(Beginning of GIVEN DATA)
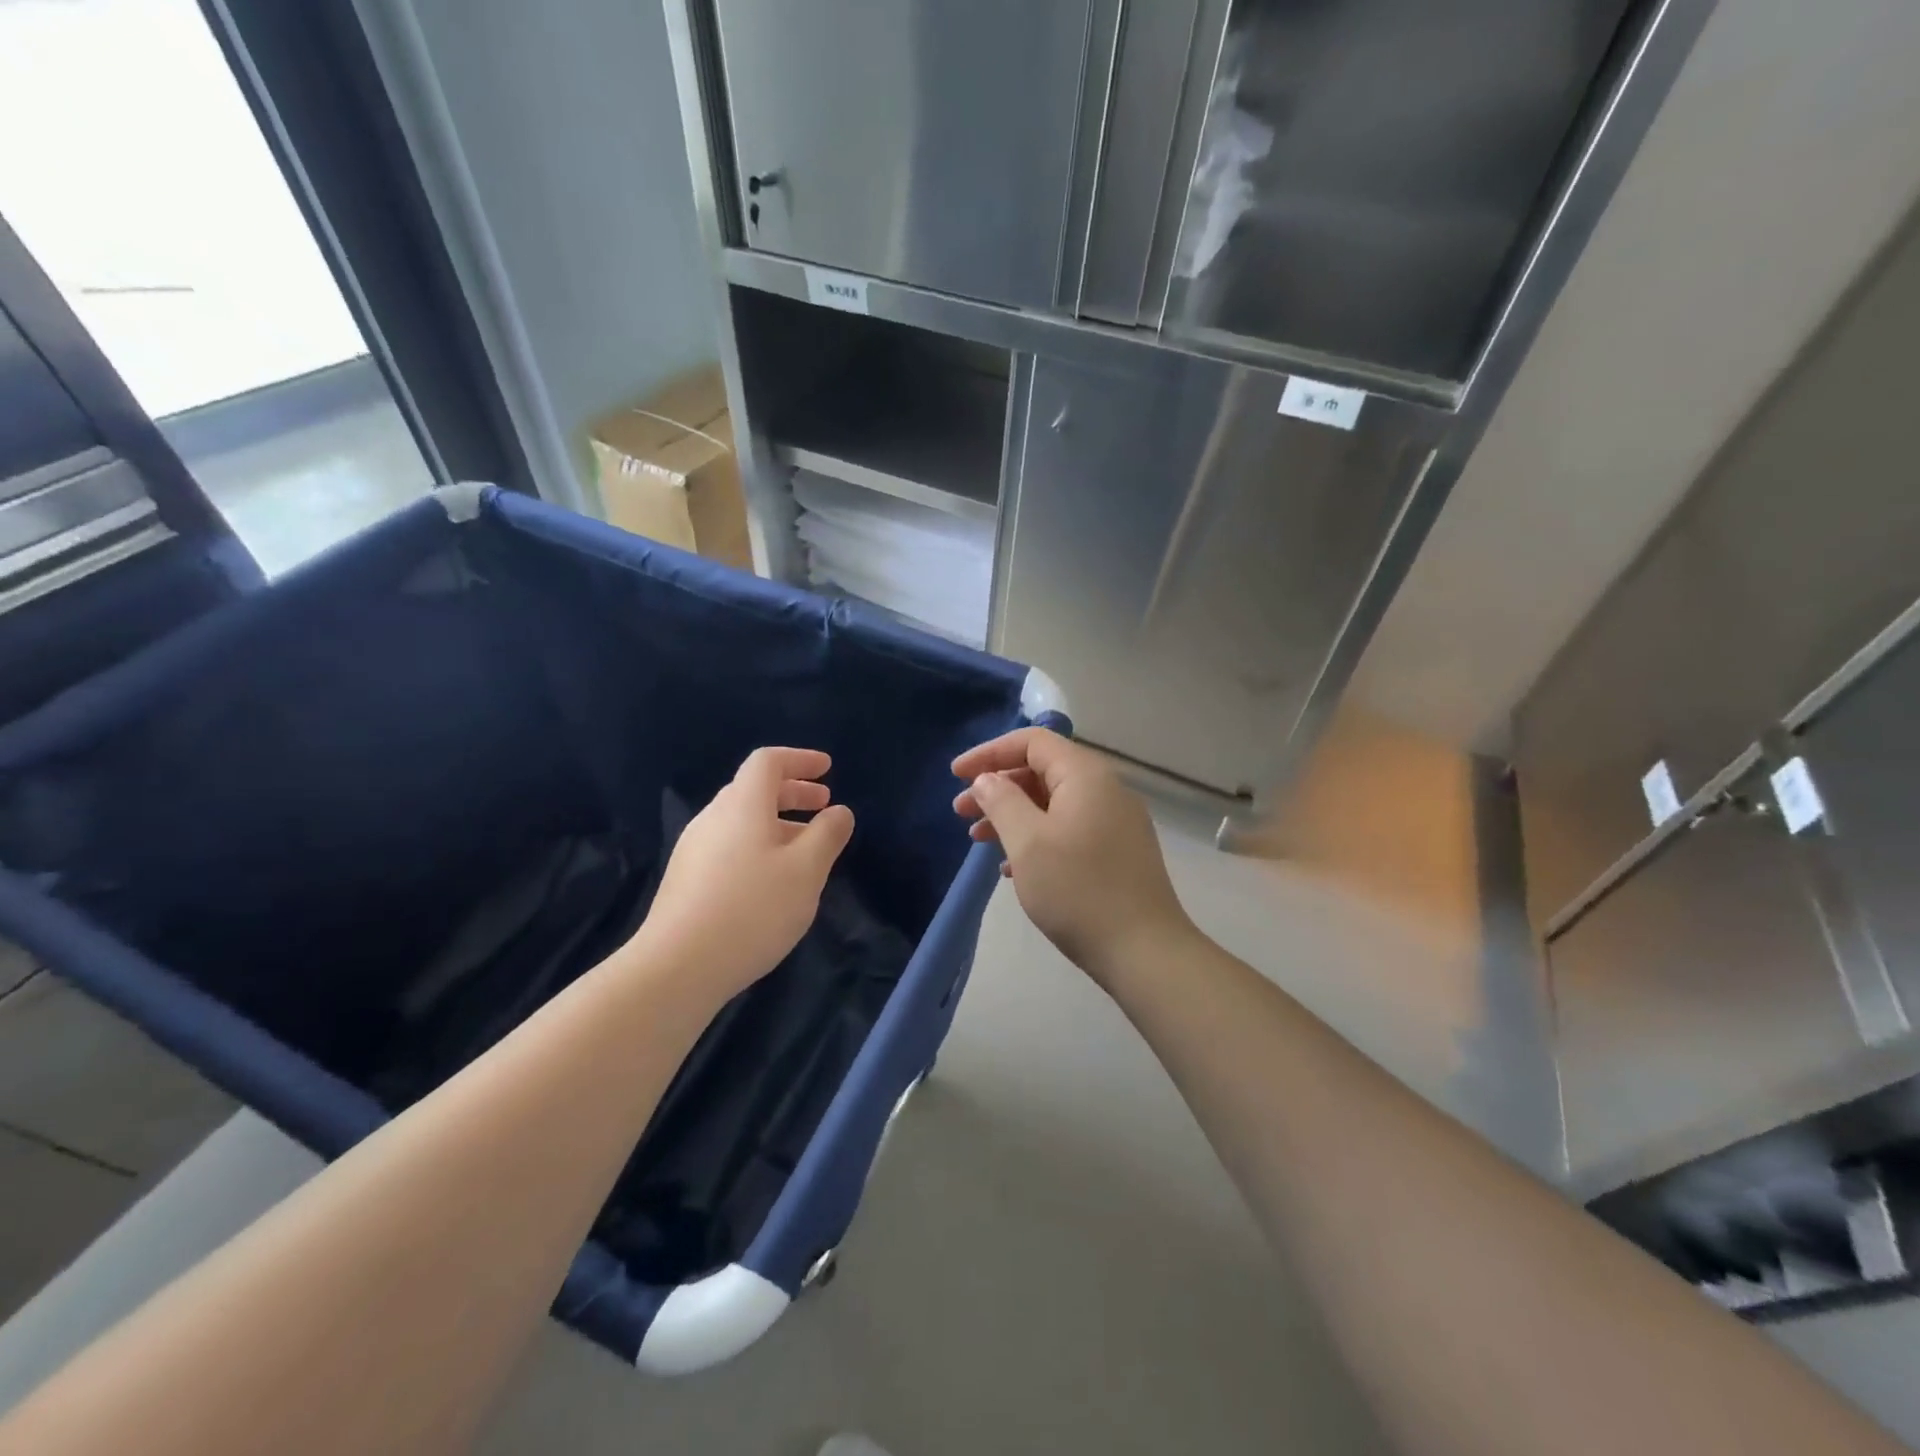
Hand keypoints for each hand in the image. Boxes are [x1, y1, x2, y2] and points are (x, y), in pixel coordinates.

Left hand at [639, 747, 854, 1004]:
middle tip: (824, 804)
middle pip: (753, 789)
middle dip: (793, 791)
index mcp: (742, 805)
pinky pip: (729, 845)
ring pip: (741, 820)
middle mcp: (713, 818)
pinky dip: (758, 845)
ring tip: (805, 846)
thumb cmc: (752, 909)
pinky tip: (772, 879)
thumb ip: (828, 834)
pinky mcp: (686, 879)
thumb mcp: (806, 871)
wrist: (677, 967)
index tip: (827, 769)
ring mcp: (694, 849)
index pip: (768, 762)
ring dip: (777, 822)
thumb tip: (839, 811)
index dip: (800, 759)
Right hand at [953, 728, 1193, 982]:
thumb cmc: (1078, 890)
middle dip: (998, 787)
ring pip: (1054, 802)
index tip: (956, 775)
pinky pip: (1069, 828)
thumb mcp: (1028, 842)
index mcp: (1085, 775)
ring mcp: (1116, 821)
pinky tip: (1012, 867)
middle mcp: (1105, 789)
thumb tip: (987, 779)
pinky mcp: (1118, 851)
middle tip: (961, 812)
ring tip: (979, 840)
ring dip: (1013, 815)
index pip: (1032, 742)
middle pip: (1042, 770)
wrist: (1144, 952)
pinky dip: (1036, 836)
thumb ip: (1001, 801)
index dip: (989, 752)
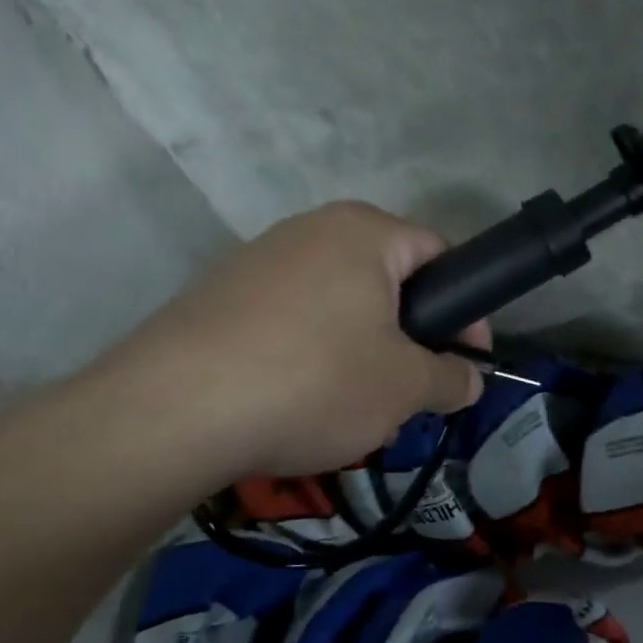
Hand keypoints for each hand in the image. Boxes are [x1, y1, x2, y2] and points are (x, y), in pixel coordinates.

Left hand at [97, 202, 487, 479]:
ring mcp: (256, 261)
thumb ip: (452, 378)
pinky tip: (303, 405)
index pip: (440, 255)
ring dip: (365, 353)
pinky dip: (314, 358)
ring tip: (360, 408)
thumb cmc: (316, 380)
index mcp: (364, 232)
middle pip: (387, 282)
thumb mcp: (406, 387)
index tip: (467, 361)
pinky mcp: (218, 298)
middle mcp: (309, 230)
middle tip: (415, 390)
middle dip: (411, 338)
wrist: (172, 412)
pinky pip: (293, 323)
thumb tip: (470, 380)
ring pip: (339, 307)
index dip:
(End of GIVEN DATA)
**YOUR TASK**
Only the last part of the entries above is needed: please copy the line with "pinky dip: (314, 358)" and each line after it exactly.

**ANSWER TO THIS TASK**
pinky dip: (314, 358)
ring tip: (360, 408)
thumb cmc: (316, 380)
index mcp: (364, 232)
middle pip: (387, 282)
thumb mcp: (406, 387)
index tip: (467, 361)
pinky mcp: (218, 298)
middle mcp: (309, 230)
middle tip: (415, 390)
middle dip: (411, 338)
wrist: (172, 412)
pinky pip: (293, 323)
thumb tip: (470, 380)
ring pip: (339, 307)
index dip:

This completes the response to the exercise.